Not every service career was so happy. In 1840 a Swiss valet called François Courvoisier murdered Lord William Russell. In his defence he said his elderly master was always finding fault. At midnight on the fateful day the master rang the bell and Courvoisier went up ­holding a warming pan at the ready. Lord William was furious that his servant had prejudged his request and sent him away. He rang the bell a little later and when the valet arrived asked for a warming pan. Later Lord William found Courvoisier in the dining room and sacked him. At that point the valet snapped and killed him. He was hanged.

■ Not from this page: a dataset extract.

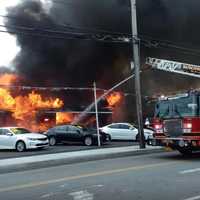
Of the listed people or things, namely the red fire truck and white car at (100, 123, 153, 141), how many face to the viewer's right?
1
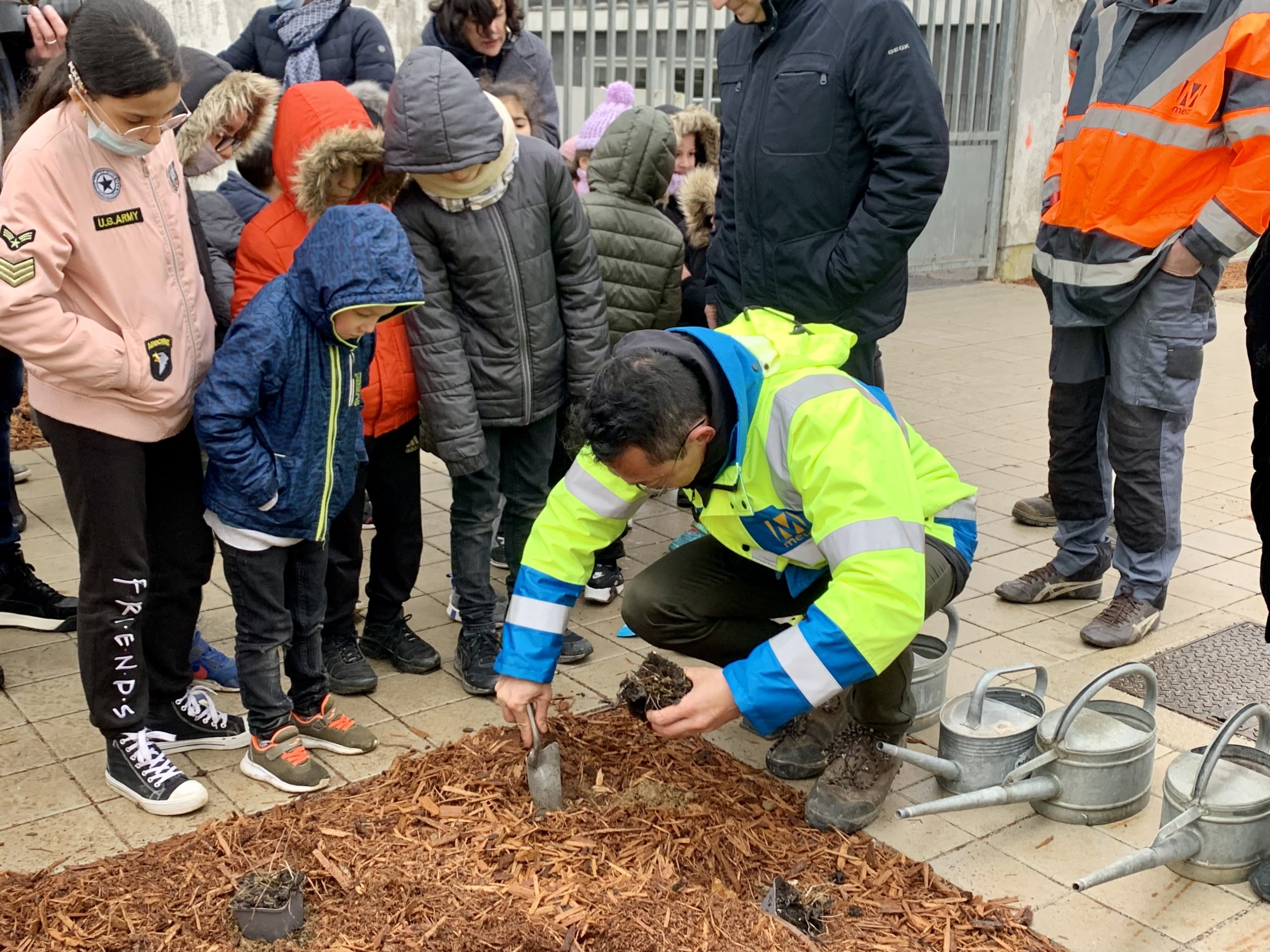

After the turmoil of the First World War country house life was never the same again. Young girls became reluctant to go into service when they could work in shops, ­factories and offices, while the men who had gone to war ended up “spoiled for service” after the ­novelty of military pay and short hours. One member of the landed class complained: “The lower orders have a great deal of money – more than they ever had before. The landowners are those who suffer as their rents remain the same.”

By 1950 the government had commissioned an official report on the collapse of the country house and all but the most senior posts were disappearing, with butlers finding they were required to clean the ­silver, lay the table and tidy the reception rooms – formerly the job of the first footman. The way of life that so many of our forebears knew intimately was gone for good.